With eye on China's skies, Boeing will produce F-47 fighter

A retired U.S. Air Force fighter pilot says he was excited by the news that a new high-performance fighter is going into production to own the skies.

During an Oval Office news conference, with Defense Secretary Pete Hegseth beside him, President Donald Trump publicly announced Boeing will build the world's first sixth-generation fighter jet, the F-47.

"The F-47 will be the most advanced, most capable, most lethal aircraft ever built," Trump told reporters.

President Trump said Boeing was awarded the contract after a “rigorous and thorough competition” between America's top aerospace companies.

The major competitor for the lucrative U.S. Air Force contract, who lost to Boeing, is Lockheed Martin, according to media outlets.
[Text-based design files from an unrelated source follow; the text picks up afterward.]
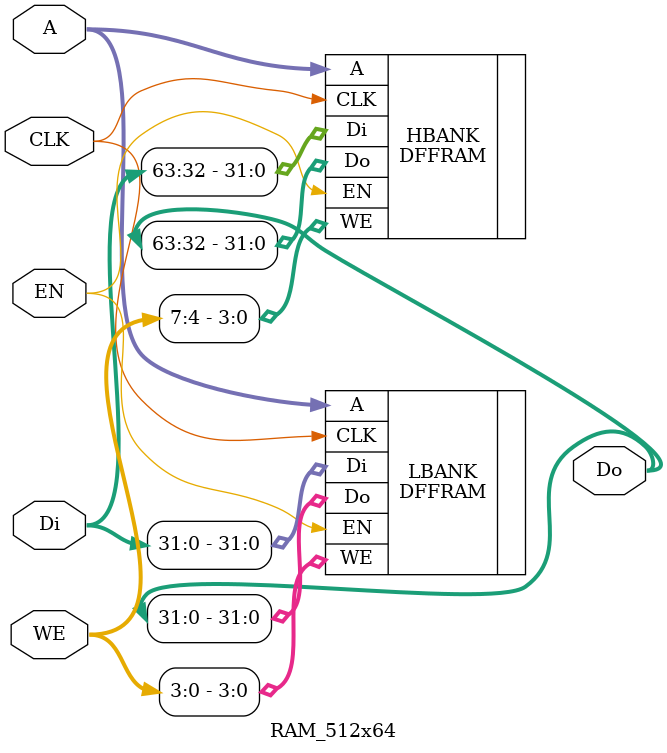
<source format=v>
module RAM_512x64 (
    input           CLK,
    input   [7:0]   WE,
    input           EN,
    input   [63:0]  Di,
    output  [63:0]  Do,
    input   [8:0]   A
);
   
    DFFRAM #(.COLS(2)) LBANK (
                .CLK(CLK),
                .WE(WE[3:0]),
                .EN(EN),
                .Di(Di[31:0]),
                .Do(Do[31:0]),
                .A(A[8:0])
            );

    DFFRAM #(.COLS(2)) HBANK (
                .CLK(CLK),
                .WE(WE[7:4]),
                .EN(EN),
                .Di(Di[63:32]),
                .Do(Do[63:32]),
                .A(A[8:0])
            );

endmodule        

</source>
The project behind the F-47 is called NGAD, or Next Generation Air Dominance. The plan is for the F-47 to succeed the costly F-22 Raptor (pictured above) with a cheaper aircraft that employs emerging drone technology.  
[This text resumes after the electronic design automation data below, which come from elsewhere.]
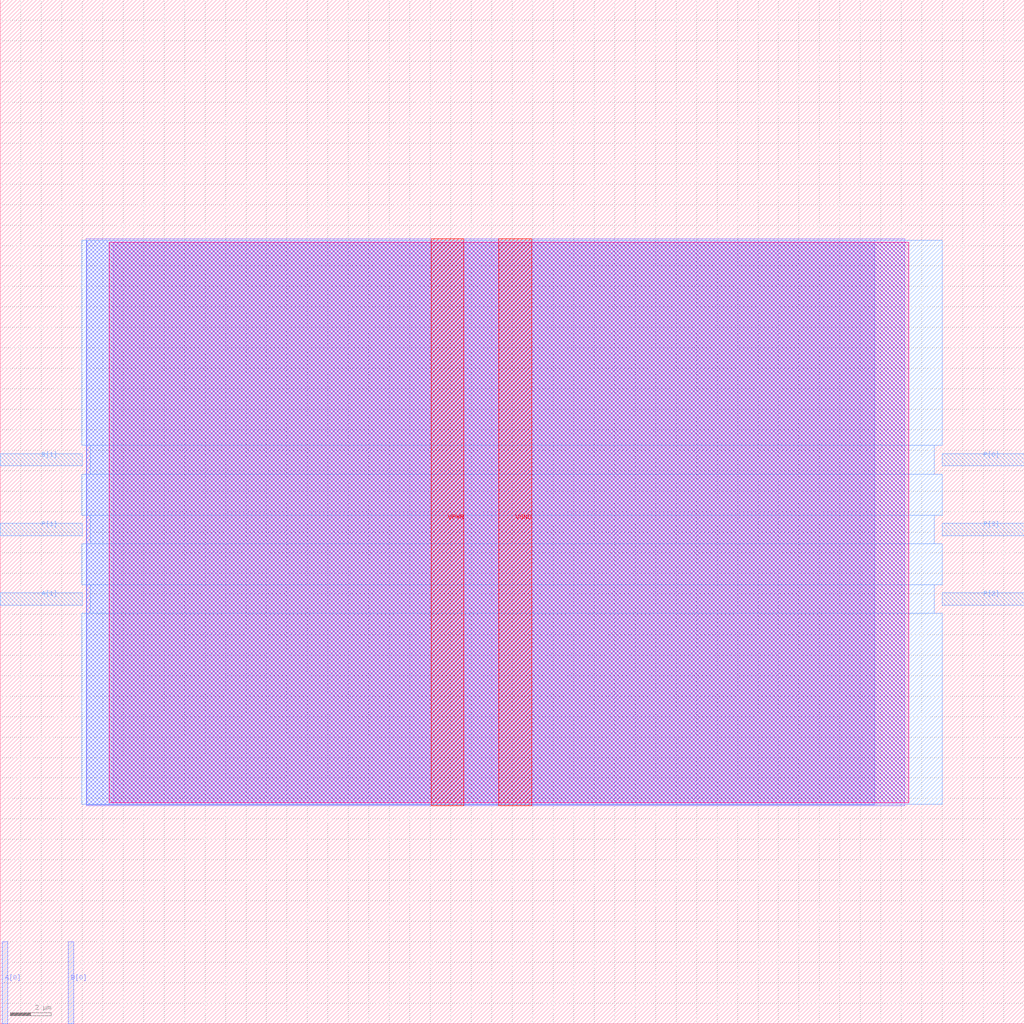
<source format=lef>
VERSION 5.7 ;
  NOWIREEXTENSIONATPIN ON ;
  DIVIDERCHAR "/" ;
  BUSBITCHARS "[]" ;
MACRO SarsanstepsNada_e8
  CLASS BLOCK ;
  FOREIGN SarsanstepsNada_e8 ;
  ORIGIN 0.000 0.000 ;
  SIZE 50.000 BY 50.000 ;
  PIN A[0]
    DIRECTION INPUT ;
    USE SIGNAL ;
    PORT
      LAYER met2 ;
        RECT 0.090 0.000 0.370 4.000 ;
    END
  END A[0]
  PIN A[1]
    DIRECTION INPUT ;
    USE SIGNAL ;
    ANTENNAGATEAREA 0.196500 ;
    PORT
      LAYER met3 ;
        RECT 0.000 20.440 4.000 21.040 ;
    END
  END A[1]
  PIN B[0]
    DIRECTION INPUT ;
    USE SIGNAL ;
    PORT
      LAYER met2 ;
        RECT 3.310 0.000 3.590 4.000 ;
    END
  END B[0]
  PIN B[1]
    DIRECTION INPUT ;
    USE SIGNAL ;
    ANTENNAGATEAREA 0.196500 ;
    PORT
      LAYER met3 ;
        RECT 0.000 27.240 4.000 27.840 ;
    END
  END B[1]
  PIN P[0]
    DIRECTION OUTPUT ;
    USE SIGNAL ;
    PORT
      LAYER met3 ;
        RECT 46.000 27.240 50.000 27.840 ;
    END
  END P[0]
  PIN P[1]
    DIRECTION OUTPUT ;
    USE SIGNAL ;
    PORT
      LAYER met3 ;
        RECT 0.000 23.840 4.000 24.440 ;
    END
  END P[1]
  PIN P[2]
    DIRECTION OUTPUT ;
    USE SIGNAL ;
    ANTENNADIFFAREA 0.445500 ;
    PORT
      LAYER met3 ;
        RECT 46.000 20.440 50.000 21.040 ;
    END
  END P[2]
  PIN P[3]
    DIRECTION OUTPUT ;
    USE SIGNAL ;
    PORT
      LAYER met3 ;
        RECT 46.000 23.840 50.000 24.440 ;
    END
  END P[3]
  PIN VGND
    DIRECTION INOUT ;
    USE GROUND ;
    PORT
      LAYER met4 ;
        RECT 24.340 10.640 25.940 38.320 ;
    END
  END VGND
  PIN VPWR
    DIRECTION INOUT ;
    USE POWER ;
    PORT
      LAYER met4 ;
        RECT 21.040 10.640 22.640 38.320 ;
    END
  END VPWR
  OBS
      LAYER nwell ;
        RECT 5.330 10.795 44.350 38.165 ;
      LAYER li1 ;
        RECT 5.520 10.795 44.160 38.165 ;
      LAYER met1 ;
        RECT 4.210 10.640 44.160 38.320 ;
      LAYER met2 ;
        RECT 4.230 10.695 42.690 38.265 ;
      LAYER met3 ;
        RECT 3.990 28.240 46.000 38.245 ;
        RECT 4.400 26.840 45.600 28.240 ;
        RECT 3.990 24.840 46.000 26.840 ;
        RECT 4.400 23.440 45.600 24.840 ;
        RECT 3.990 21.440 46.000 23.440 ;
        RECT 4.400 20.040 45.600 21.440 ;
        RECT 3.990 10.715 46.000 20.040 ;
  END
END SarsanstepsNada_e8
END LIBRARY


</source>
Derek Jones, executive director of the Chaplain Alliance for Religious Liberty, is a retired fighter pilot with decades of experience in the cockpit of an F-16, CF-18, and F-111. He says the coming F-47 is a successor to our current cutting-edge fighters, such as the F-22 and F-35. It is also an answer to China and its “very capable” advanced aircraft that would be guarding the skies from an attack. 
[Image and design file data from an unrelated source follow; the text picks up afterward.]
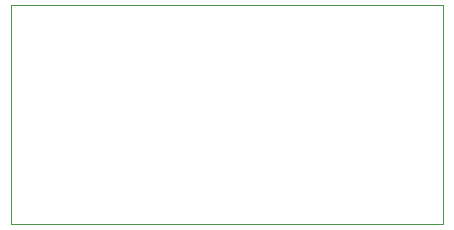
<source format=gbr>
%TF.GenerationSoftware,KiCad,Pcbnew,9.0.3*%
%TF.CreationDate,2025-08-14T14:00:10+02:00*%
%TF.ProjectId,PCB_MF_PicoMicro,5043425f-4d46-45f5-9069-636f4d696372,rev?*%
%TF.SameCoordinates,Original*%
%TF.FileFunction,Profile,NP*%
%FSLAX46Y46*%
G04 Gerber Fmt 4.6, Leading zero omitted, Abs format (unit mm)*
G04 Created by KiCad (PCBNEW 9.0.3) date 2025-08-14 14:00:10*
%MOMM*%
%LPD*%
G01*
G04 APERTURE LIST*
%TA.AperFunction,Profile*%
%ADD10C,0.100000*%
%TD*%
G04 APERTURE END LIST*
D10*
X105232000Y-81420000D02*
X141732000Y-81420000D01*
X141732000Y-99920000D01*
X105232000Y-99920000D01*
X105232000Y-81420000D01*
M02*

</source>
Jones, Bishop Derek (Chaplain Alliance) Jones

“We need to be able to get in, and penetrate, and get in behind,” Jones explains. “And that's what this airplane is going to be designed to do with its capability to fly drones as part of its armament.  It can release those drones and then the drones can penetrate deeper using its stealth technology.”

President Trump also revealed an experimental version of the F-47 has been “secretly” flying for almost five years before it goes into production.